Kolten Wong, 2B, STL (BP: 78, ADP: 101, Difference: +23)
The case for Wong is relatively simple, and it’s unclear to me why drafters are currently a bearish on him as they are. He hit 12 homers and stole 20 bases (with a strong success rate) last year in just 433 plate appearances, and he generated value despite some contextually poor BABIP luck. His line drive rate crept up as the season wore on, and while his whiff and walk rates didn’t look so hot as pitchers got comfortable with him his minor league track record projects an encouraging pattern of adjustments. The potential for across-the-board production at a weak position really has no business being underrated, and he’s locked in at the Cardinals’ keystone. A profile of 10-15 homers and 25-plus stolen bases with a won’t-kill-you AVG at second doesn’t require much in the way of excess dreaming here, and he should be valued accordingly on your draft board.
Chris Davis, 1B/3B, BAL (BP: 79, ADP: 64, Difference: -15)
I honestly don’t have a ton of analysis to offer on Davis, who I see as being the rare guy on a list like this who would be a perfectly justified selection at either draft position depending on how your particular draft is unfolding. Both ADP and our own ranking reflect an aggressive belief in Davis bouncing back from last year’s catastrophe to become a quality first base option, and I suspect his bonus dual eligibility at third has played a not-small role in helping him retain draft day value. Power bats of his caliber are fewer and farther between than they have been in some time, and I’m absolutely down with hedging off last year’s collapse to project him to reemerge as a 30-plus homer bat in the middle of what should be a solid Baltimore lineup.
Matt Harvey, SP, NYM (BP: 82, ADP: 66, Difference: -16)

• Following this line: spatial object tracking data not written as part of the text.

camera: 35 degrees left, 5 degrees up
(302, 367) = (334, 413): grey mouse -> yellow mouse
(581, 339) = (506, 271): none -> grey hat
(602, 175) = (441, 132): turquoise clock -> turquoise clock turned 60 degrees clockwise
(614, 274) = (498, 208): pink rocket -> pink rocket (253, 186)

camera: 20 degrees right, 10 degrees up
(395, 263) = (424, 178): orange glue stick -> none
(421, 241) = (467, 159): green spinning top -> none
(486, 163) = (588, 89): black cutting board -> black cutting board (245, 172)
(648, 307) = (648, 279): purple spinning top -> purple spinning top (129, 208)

Harvey has looked tremendous in spring training, even unveiling a new curveball because it wasn’t already unfair to try and hit against him when he last graced a major-league mound in 2013. Ah, the plot thickens with that final caveat. I’ll let Matt Collins explain the issue at hand from his Starting Pitchers to Avoid piece on this very pitcher: “We all know that Tommy John surgery isn’t nearly the death sentence that it used to be, but that doesn’t mean pitchers automatically come back right away and return to dominance.” The Mets have repeatedly hinted that they won’t have a hard cap on Harvey’s innings, with GM Sandy Alderson mentioning 200 innings as a possibility if the team stands into October.

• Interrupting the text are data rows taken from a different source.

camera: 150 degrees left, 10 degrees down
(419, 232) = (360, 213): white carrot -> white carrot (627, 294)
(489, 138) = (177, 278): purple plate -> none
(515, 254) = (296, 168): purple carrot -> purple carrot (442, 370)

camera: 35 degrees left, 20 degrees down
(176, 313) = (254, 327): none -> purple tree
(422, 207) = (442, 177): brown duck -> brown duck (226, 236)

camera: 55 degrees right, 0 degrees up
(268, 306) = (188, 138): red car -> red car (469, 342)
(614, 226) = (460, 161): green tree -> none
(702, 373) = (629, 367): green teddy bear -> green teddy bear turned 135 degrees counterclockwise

My issue with Harvey’s aggressive ADP rests less with the concern of a late-season shutdown, however. As noted in the Carlos Gonzalez piece, getting an elite performer for most but not all of the season isn’t necessarily a death sentence given the waiver wire flexibility managers have in most cases to fill lost at-bats or innings. But assuming the 2013 version of Matt Harvey immediately reemerges in April seems an awfully risky proposition, and drafters are currently paying full freight for the privilege of that assumption.